San Francisco

Charles Mattox

Lanyon Gallery

Tread on the electrical button and Mattox’s mechanical constructions stir into motion. Drive cranks and elbow and hinge frames are strung with wires to produce shimmering and changing moire patterns. Or a limp plastic noodle coming from the center of a disc, but trapped by a stationary loop on one side, flops itself in a most organic way when the disc begins to turn.

Demonstrating Newton’s law, “For every action there is a reaction,” has been the primary motive behind these inventions. A tall flexible rod topped by a ball and moving on an eccentric hub, sets another ball fixed to a rod in near proximity to jiggling; if not fastened down this action will set the whole device into a little jig on its pedestal. In another example, an umbrella-roofed “Carrousel” turns on its stem, and as it gains momentum wires hanging from its points swing in a wider and wider arc.

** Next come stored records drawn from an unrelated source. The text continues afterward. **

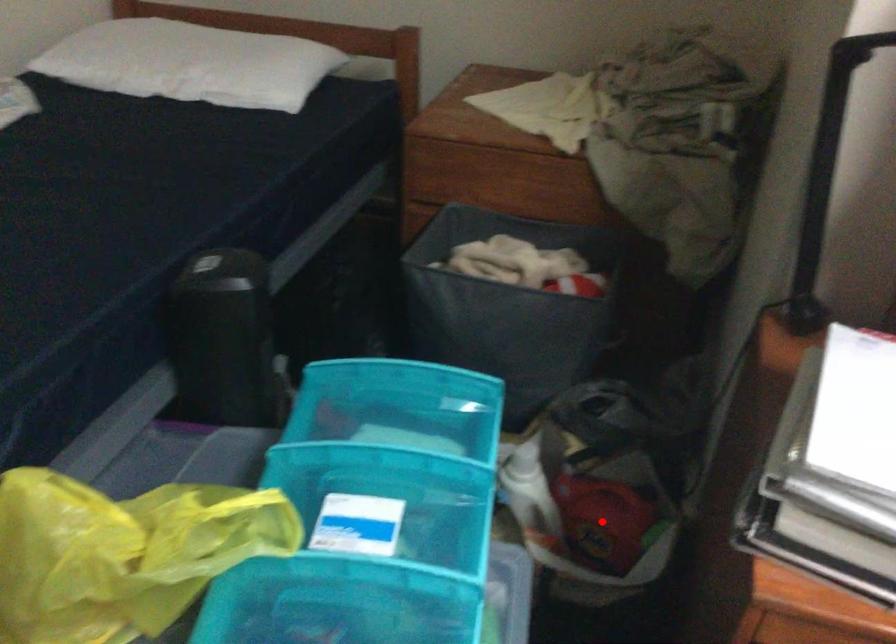
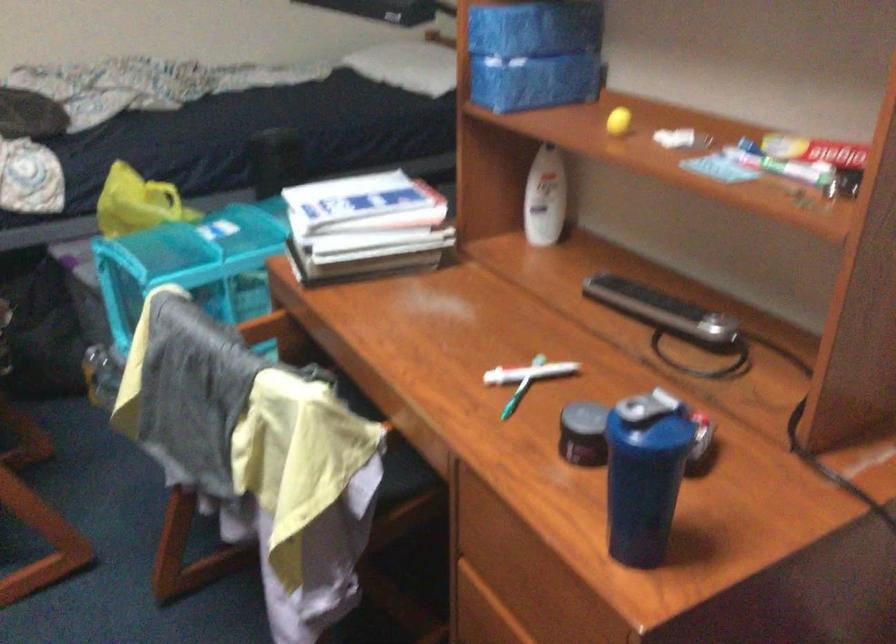
Question: I am providing you with two images of the same scene from different viewpoints. A red point is marked on the first image. Can you still see the location of the red point in image 2?

Choices:
 (A) Yes
 (B) No

Answer: (B)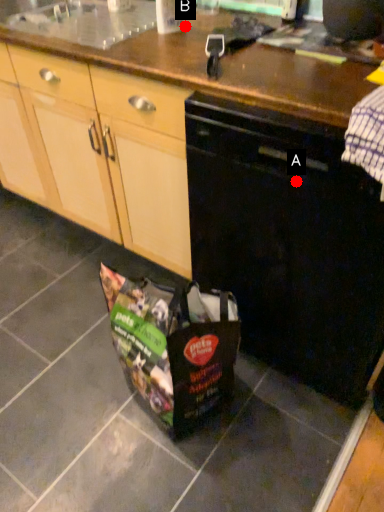
Question: Two points are circled on the image, labeled by A and B beside each circle. Among these points, which one is farthest from the camera?

Choices:
 (A) A is further
 (B) B is further

Answer: (B)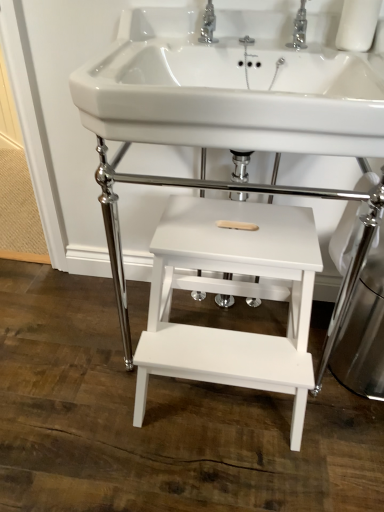
Question: From a real-world perspective, is white wood step stool at center, the second table when ordered from top to bottom, physically above polished chrome tap at upper center, the 2th tap when ordered from right to left?

Choices:
 (A) no
 (B) yes

Answer: (A)

Question: From a real-world perspective, does white wood step stool at center, which appears as the first table when ordered from the bottom, sit lower than polished chrome tap at upper center, the 2th tap when ordered from right to left?

Choices:
 (A) no
 (B) yes

Answer: (B)

Question: Is white wood step stool at center, which appears as the first table when ordered from the bottom, positioned beyond the bounds of polished chrome tap at upper center, the 2th tap when ordered from right to left?

Choices:
 (A) yes
 (B) no

Answer: (A)

Question: Is white wood step stool at center, which appears as the first table when ordered from the bottom, smaller than polished chrome tap at upper center, arranged as the 1th tap when viewed from the left?

Choices:
 (A) no
 (B) yes

Answer: (A)

Question: Is white wood step stool at center, which appears as the first table when ordered from the bottom, in front of polished chrome tap at upper center, arranged as the 1th tap when viewed from the left?

Choices:
 (A) yes
 (B) no

Answer: (A)

Question: Is white wood step stool at center, the second table when ordered from top to bottom, bigger than polished chrome tap at upper center, the 2th tap when ordered from right to left?

Choices:
 (A) no
 (B) yes

Answer: (B)

Question: Does white glossy sink at center have a greater height compared to polished chrome tap at upper center, arranged as the 1th tap when viewed from the left?

Choices:
 (A) yes
 (B) no

Answer: (A)

Question: Is white glossy sink at center behind polished chrome tap at upper center, the 2th tap when ordered from right to left?

Choices:
 (A) no
 (B) yes

Answer: (A)

Question: Does white glossy sink at center appear on the right side of polished chrome tap at upper center, the 2th tap when ordered from right to left?

Choices:
 (A) yes
 (B) no

Answer: (A)

Question: From the image's perspective, is white glossy sink at center under polished chrome tap at upper center, arranged as the 1th tap when viewed from the left?

Choices:
 (A) yes
 (B) no

Answer: (A)

Question: Considering the relative positions of white glossy sink at center and polished chrome tap at upper center, the 2th tap when ordered from right to left, in the image provided, is white glossy sink at center in front of polished chrome tap at upper center, the 2th tap when ordered from right to left,?

Choices:
 (A) no
 (B) yes

Answer: (B)

Question: Is polished chrome tap at upper center, the 2th tap when ordered from right to left, surrounded by white glossy sink at center?

Choices:
 (A) yes
 (B) no

Answer: (A)

Question: From the image's perspective, does white matte wood step stool at center, which is the 1th table from top to bottom, appear higher than white glossy sink at center?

“Goony Bird” is a nicely joined wood and wire toy parodying an antique action somewhere between a windmill and a grandfather’s clock. Considering that piece as a beginning, the constructions progress through a great variety of machinations to the pieces whose works are concealed, quiet and evenly continuous, the latter perhaps best illustrated by the orange ball on its diagonal stem which orbits around a streamlined black hourglass.